A Slack destination posts each form submission to a channel using Slack’s Incoming Webhook. Add it from Add destination in the form editor, then fill in the three settings below.

  • Title — The notification title shown at the top of the Slack message (bold in Slack).
  • Body — The main message text sent to the channel. You can use Slack mrkdwn and the same kind of placeholders as in email to insert submitted field values.
  • Webhook URL — The Incoming Webhook URL that connects this destination to your Slack channel.

Webhook URL: In Slack (your app at api.slack.com), enable Incoming Webhooks, add a webhook to the workspace, choose the channel—Slack gives you a URL; paste it here. Full steps: Getting Slack API Keys.

Custom webhook (PRO)

A Custom webhook sends an HTTP request to your URL when the form is submitted—useful for automation, your own API, or a CRM. Available on PRO; when your plan allows multiple destinations, you can run it together with Email, Slack, or other webhooks.

Configure these fields. All of them support Variables in the editor (see below).

  • HTTP Method — The verb for the request (GET, POST, and other supported methods).
  • Webhook URL — The endpoint to call.
  • Query parameters — Optional, when you need a query string on the URL.
  • Headers (JSON) — Request headers as a JSON object (textarea).
  • Request body (JSON) — JSON body for methods that send a payload (not used for GET).

Set everything correctly for your endpoint, use realistic or dummy values in the request body (and in other fields as needed), then click Test Webhook. That sends a test request from the editor so you can verify the call before live submissions.

After you run a test, the response JSON is parsed up to two levels deep (top-level keys and one nested object level). Variables are generated from that structure and appear in the Variables picker for destinations that run after this webhook—so you can use returned data in a later Email or Slack destination, or chain another callback (see Variables below).

Variables

Destination fields (for example email To or Body, Slack Title or Body, and webhook URLs or payloads on PRO) can include variables: tokens that are replaced with data from the submission when the destination runs.

Use the Variables control next to a field to open the list and insert a token. Each form field appears as {field_name}—the same internal name you set for that field in the form builder (for example {email} or {full_name}). Add or rename fields and the list updates automatically.

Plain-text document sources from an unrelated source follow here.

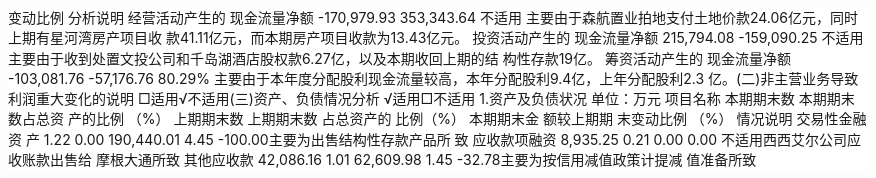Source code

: 变动比例
分析说明
经营活动产生的
现金流量净额
-170,979.93
353,343.64
不适用
主要由于森航置业拍地支付土地价款24.06亿元，同时上期有星河湾房产项目收
款41.11亿元，而本期房产项目收款为13.43亿元。
投资活动产生的
现金流量净额
215,794.08
-159,090.25
不适用
主要由于收到处置文投公司和千岛湖酒店股权款6.27亿，以及本期收回上期的结
构性存款19亿。
筹资活动产生的
现金流量净额
-103,081.76
-57,176.76
80.29%
主要由于本年度分配股利现金流量较高，本年分配股利9.4亿，上年分配股利2.3
亿。(二)非主营业务导致利润重大变化的说明
□适用√不适用(三)资产、负债情况分析
√适用□不适用
1.资产及负债状况
单位：万元
项目名称
本期期末数
本期期末
数占总资
产的比例
（%）
上期期末数
上期期末数
占总资产的
比例（%）
本期期末金
额较上期期
末变动比例
（%）
情况说明
交易性金融资
产
1.22
0.00
190,440.01
4.45
-100.00主要为出售结构性存款产品所
致
应收款项融资
8,935.25
0.21
0.00
0.00
不适用西西艾尔公司应收账款出售给
摩根大通所致
其他应收款
42,086.16
1.01
62,609.98
1.45
-32.78主要为按信用减值政策计提减
值准备所致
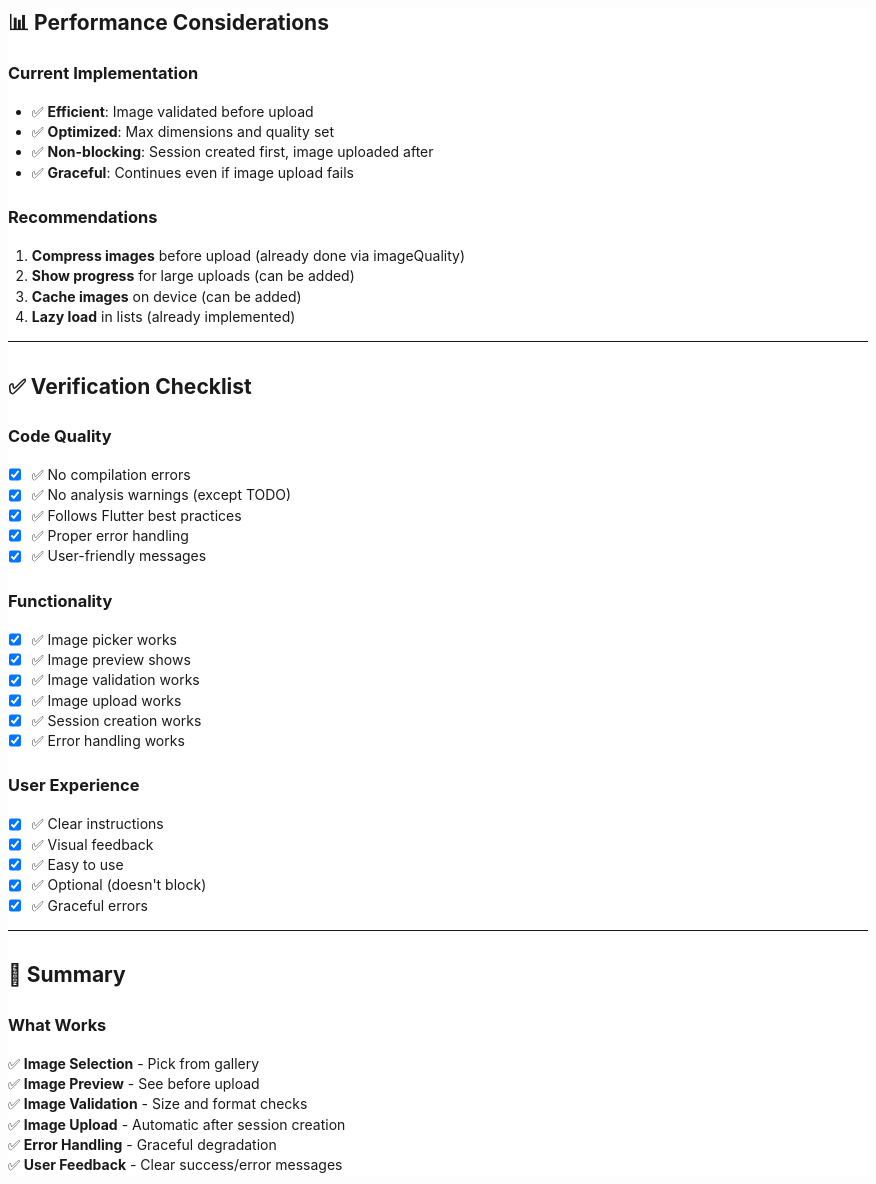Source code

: 
## 📊 Performance Considerations

### Current Implementation
- ✅ **Efficient**: Image validated before upload
- ✅ **Optimized**: Max dimensions and quality set
- ✅ **Non-blocking**: Session created first, image uploaded after
- ✅ **Graceful**: Continues even if image upload fails

### Recommendations
1. **Compress images** before upload (already done via imageQuality)
2. **Show progress** for large uploads (can be added)
3. **Cache images** on device (can be added)
4. **Lazy load** in lists (already implemented)

---

## ✅ Verification Checklist

### Code Quality
- [x] ✅ No compilation errors
- [x] ✅ No analysis warnings (except TODO)
- [x] ✅ Follows Flutter best practices
- [x] ✅ Proper error handling
- [x] ✅ User-friendly messages

### Functionality
- [x] ✅ Image picker works
- [x] ✅ Image preview shows
- [x] ✅ Image validation works
- [x] ✅ Image upload works
- [x] ✅ Session creation works
- [x] ✅ Error handling works

### User Experience
- [x] ✅ Clear instructions
- [x] ✅ Visual feedback
- [x] ✅ Easy to use
- [x] ✅ Optional (doesn't block)
- [x] ✅ Graceful errors

---

## 🎉 Summary

### What Works
✅ **Image Selection** - Pick from gallery  
✅ **Image Preview** - See before upload  
✅ **Image Validation** - Size and format checks  
✅ **Image Upload** - Automatic after session creation  
✅ **Error Handling** - Graceful degradation  
✅ **User Feedback** - Clear success/error messages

On PRO, if you add more than one Custom webhook, destinations that run after an earlier webhook may also show extra tokens from that webhook’s response (when paths are defined from a test response), so later steps can use values returned by the first call.

Required destinations

Each destination has a Required setting. When it is enabled, that step must succeed for the submission to be treated as successful overall. If that destination fails, the system stops and does not run any later destinations in the list. The visitor sees a warning, but the submitted data is still saved to Form entries.

If you do not need a strict chain—or it is acceptable for a later destination to be skipped when an earlier one fails—leave Required off for the steps where a failure should not block the rest. Note: Custom webhook (HTTP) errors always stop later destinations as well, because those steps may rely on values from the webhook response.

Visibility

Conversational forms include visibility rules, similar to widgets: limit them by audience—Visitors, Contacts, or specific WordPress roles—so the assistant runs the form only for users who match.

Widget forms use the Form widget’s visibility. Configure that on Chatbot → Widgets.